De fato, foi um aprendizado. Uma das maiores críticas da explosão da popularidade do Kickstarter é que os pequenos jogos, aqueles que não são carregados pela paixão de uma legião de fãs fiéis, somem perante a sombra dos grandes.

"[Kickstarter não é] exatamente um ambiente amigável”, disse Priske. “O conceito da campanha é ótimo, mas é muito estressante; se você não estiver pronto em tomar umas porradas, é melhor não se meter nessa. É difícil expor o seu trabalho hoje em dia, já que todo mundo está lançando uma campanha no Kickstarter. É por isso que a gente também tentou o Steam Greenlight. Foi um tiro no escuro.”

Conseguir chamar atenção pro seu jogo ou pro seu estúdio de que ninguém ouviu falar é um problema. Apesar de termos exceções à regra (como o inteligente Superhot, por exemplo), se já não tiver um monte de gente que conheça o seu trabalho, o micro-desenvolvedor acaba sendo atropelado pela quantidade de apoiadores dando dinheiro para sucessores espirituais de quaisquer série que abusa da ligação nostálgica do fã com o jogo. Sem qualquer tipo de contato da indústria ou na mídia, Priske e sua equipe decidiu mandar demonstrações do jogo logo antes da E3 para qualquer veículo que estivesse interessado em conhece-lo.

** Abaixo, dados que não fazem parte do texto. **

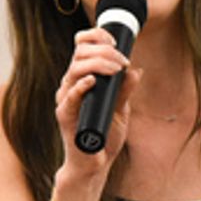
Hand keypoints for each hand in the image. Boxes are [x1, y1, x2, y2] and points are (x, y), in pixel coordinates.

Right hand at [53, 28, 140, 172]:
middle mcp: (71, 85)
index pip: (81, 47)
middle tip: (122, 61)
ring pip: (74, 69)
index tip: (116, 41)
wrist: (95, 165)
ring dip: (98, 63)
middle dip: (104, 50)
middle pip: (79, 53)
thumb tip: (135, 70)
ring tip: (116, 69)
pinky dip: (81, 86)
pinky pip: (69, 96)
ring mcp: (67, 99)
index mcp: (82, 79)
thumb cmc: (104, 136)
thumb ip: (125, 90)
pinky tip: (93, 81)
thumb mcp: (121, 110)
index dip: (95, 36)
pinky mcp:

De repente, na noite anterior ao dia do lançamento de See No Evil, tudo mudou.

"Não temos uma equipe de controle de qualidade e testes, então tivemos que jogar muito a gente mesmo para descobrir os bugs”, disse Priske. “O problema é que acostumamos a jogar de um jeito específico. Logo antes de estrear, chamei três amigos para testar. Era para ser mais uma noite de celebração, mas virou um pesadelo quando começamos a descobrir um monte de bugs que não tínhamos encontrado antes. E isso porque eles só estavam testando coisas que a gente não tinha testado.”

"[Então], no processo de consertar o jogo, nossa engine fez uma atualização automática e o game simplesmente quebrou. Tivemos que voltar para uma versão anterior da engine e passamos a noite tentando descobrir e eliminando esses bugs. Isso tudo rolou às três ou quatro da manhã. Era uma bagunça, acho que nunca fiquei tão estressado como naqueles dias.”


Quando o time finalmente conseguiu eliminar todos os problemas, a janela de lançamento já tinha se fechado. A E3 estava a todo vapor e praticamente todo veículo do mundo estava prestando atenção na feira, produzindo quantidades massivas de posts sobre o assunto.

"Era tarde mais”, disse Priske. “O Rock Paper Shotgun chegou a fazer um artigo sobre a gente, mas ele foi logo parar na terceira página do site por conta do conteúdo da E3 em algumas horas. Foi uma batalha."

Apesar da inexperiência da equipe, da falta de cobertura, das versões cheias de bug enviadas pra imprensa e o grande chute que foi a campanha no Kickstarter, See No Evil se deu bem, e finalmente foi lançado. O jogo está logo ali, ao lado de petardos contemporâneos no Steam, como Broken Age, Wasteland 2, Shadowrun Returns, Divinity: Original Sin, e vários outros gigantes do Kickstarter. Mesmo com chegando lá só com US$ 2.000.